Records from a collection
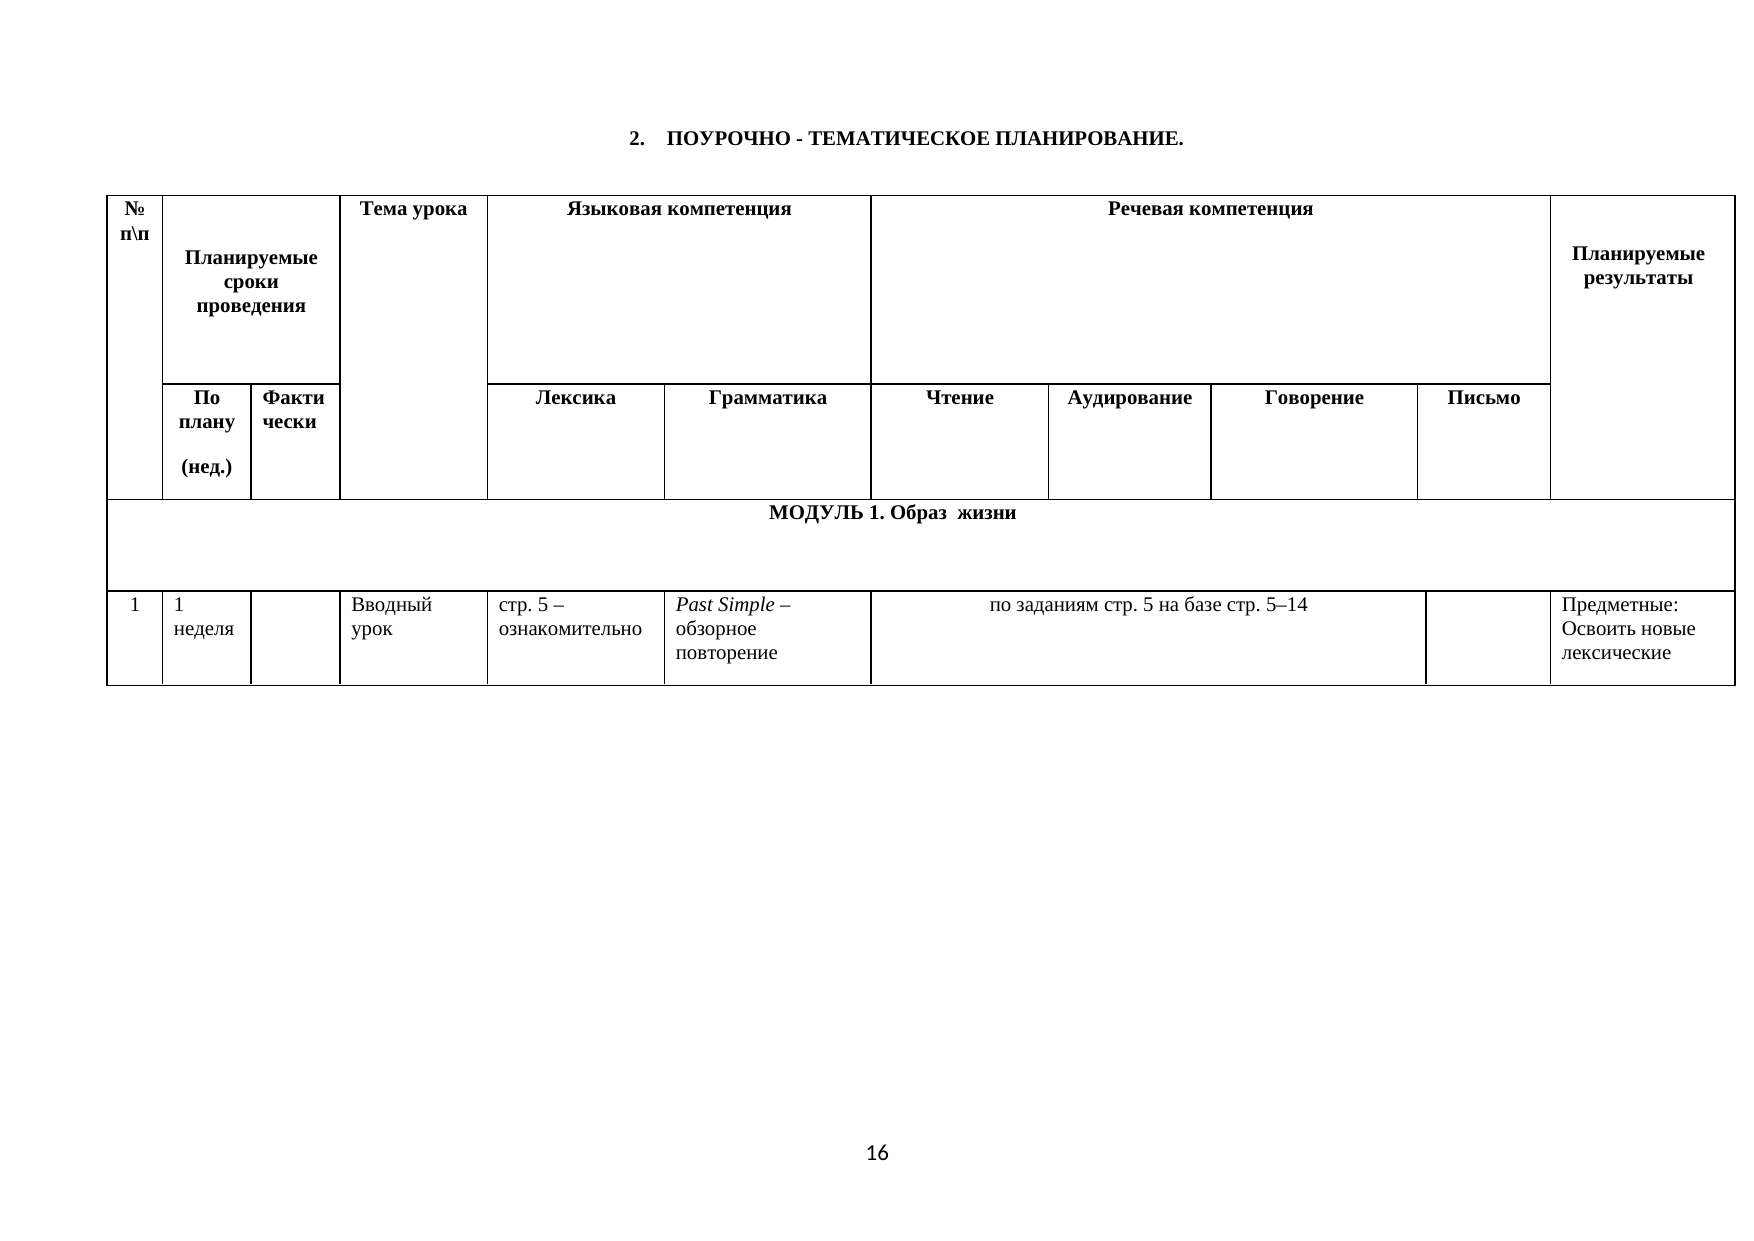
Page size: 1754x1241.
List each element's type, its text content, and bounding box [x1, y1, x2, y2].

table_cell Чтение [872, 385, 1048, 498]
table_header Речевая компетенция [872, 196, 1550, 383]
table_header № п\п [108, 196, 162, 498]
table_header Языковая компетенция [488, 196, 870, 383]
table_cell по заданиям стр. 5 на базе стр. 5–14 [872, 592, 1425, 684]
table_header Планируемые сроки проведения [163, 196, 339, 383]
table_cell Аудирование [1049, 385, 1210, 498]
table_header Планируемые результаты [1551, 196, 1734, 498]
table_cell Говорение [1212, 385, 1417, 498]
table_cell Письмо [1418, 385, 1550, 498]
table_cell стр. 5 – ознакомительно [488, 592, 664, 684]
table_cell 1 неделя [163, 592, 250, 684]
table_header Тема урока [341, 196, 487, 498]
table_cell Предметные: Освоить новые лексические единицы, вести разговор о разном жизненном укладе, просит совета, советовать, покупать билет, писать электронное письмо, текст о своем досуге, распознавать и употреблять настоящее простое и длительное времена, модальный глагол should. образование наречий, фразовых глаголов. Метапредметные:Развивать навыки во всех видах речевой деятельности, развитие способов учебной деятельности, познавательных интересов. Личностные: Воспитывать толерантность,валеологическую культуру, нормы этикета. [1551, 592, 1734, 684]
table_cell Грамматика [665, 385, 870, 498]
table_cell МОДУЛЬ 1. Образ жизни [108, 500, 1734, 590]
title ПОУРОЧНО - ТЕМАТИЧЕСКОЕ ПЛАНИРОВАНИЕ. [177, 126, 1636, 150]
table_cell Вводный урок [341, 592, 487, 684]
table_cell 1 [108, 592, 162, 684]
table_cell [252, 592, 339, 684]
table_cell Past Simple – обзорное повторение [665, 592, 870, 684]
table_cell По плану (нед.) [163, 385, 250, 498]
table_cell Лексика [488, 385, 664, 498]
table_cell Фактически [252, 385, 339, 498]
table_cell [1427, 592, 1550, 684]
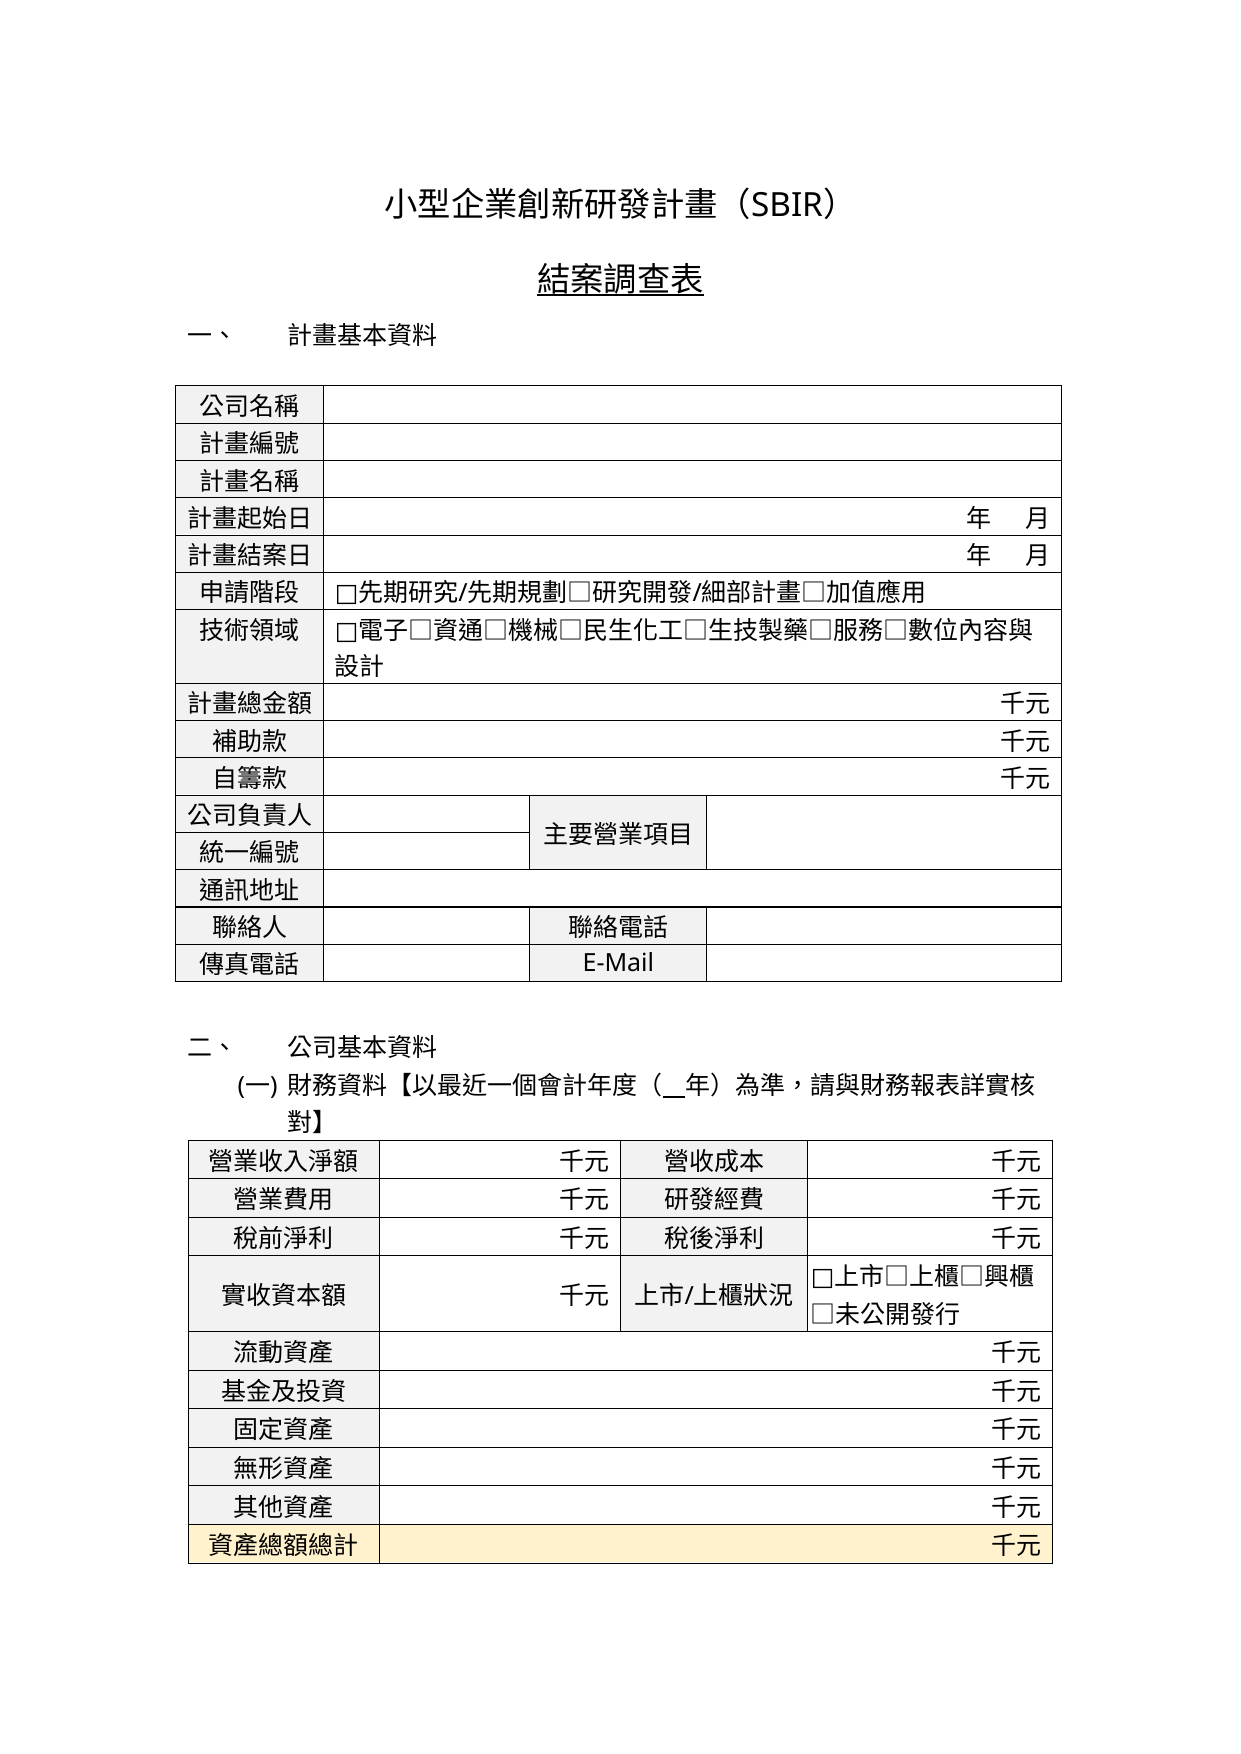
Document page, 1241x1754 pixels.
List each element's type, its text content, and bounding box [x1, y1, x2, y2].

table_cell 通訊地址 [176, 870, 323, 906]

§ **Instruction**
What's needed is an exact retyping of the records, pictures excluded.

§ **Exercise result**
Page size: 1754x1241.
List each element's type, its text content, and bounding box [x1, y1, x2, y2].

table_cell Чтение [872, 385, 1048, 498]
table_header Речевая компетенция [872, 196, 1550, 383]
table_header № п\п [108, 196, 162, 498]
table_header Языковая компетенция [488, 196, 870, 383]
table_cell по заданиям стр. 5 на базе стр. 5–14 [872, 592, 1425, 684]
table_header Планируемые сроки проведения [163, 196, 339, 383]
table_cell Аудирование [1049, 385, 1210, 498]
table_header Планируемые результаты [1551, 196, 1734, 498]
table_cell Говорение [1212, 385, 1417, 498]
table_cell Письмо [1418, 385, 1550, 498]
table_cell стр. 5 – ознакомительно [488, 592, 664, 684]
table_cell 1 неделя [163, 592, 250, 684]
table_header Тема урока [341, 196, 487, 498]
table_cell Предметные: Освоить новые лексические единицы, вести разговор о разном жизненном укладе, просит совета, советовать, покупать билет, писать электронное письмо, текст о своем досуге, распознавать и употреблять настоящее простое и длительное времена, модальный глагол should. образование наречий, фразовых глаголов. Метапредметные:Развивать навыки во всех видах речевой деятельности, развитие способов учебной деятельности, познавательных интересов. Личностные: Воспитывать толерантность,валеологическую культуру, нормы этикета. [1551, 592, 1734, 684]
table_cell Грамматика [665, 385, 870, 498]
table_cell МОДУЛЬ 1. Образ жизни [108, 500, 1734, 590]
title ПОУРОЧНО - ТЕМАТИЧЕСКОЕ ПЛАНИРОВАНИЕ. [177, 126, 1636, 150]
table_cell Вводный урок [341, 592, 487, 684]
table_cell 1 [108, 592, 162, 684]
table_cell [252, 592, 339, 684]
table_cell Past Simple – обзорное повторение [665, 592, 870, 684]
table_cell По плану (нед.) [163, 385, 250, 498]
table_cell Лексика [488, 385, 664, 498]
table_cell Фактически [252, 385, 339, 498]
table_cell [1427, 592, 1550, 684]
Document page, 1241x1754 pixels.
List each element's type, its text content, and bounding box [x1, y1, x2, y2].

table_cell 通訊地址 [176, 870, 323, 906]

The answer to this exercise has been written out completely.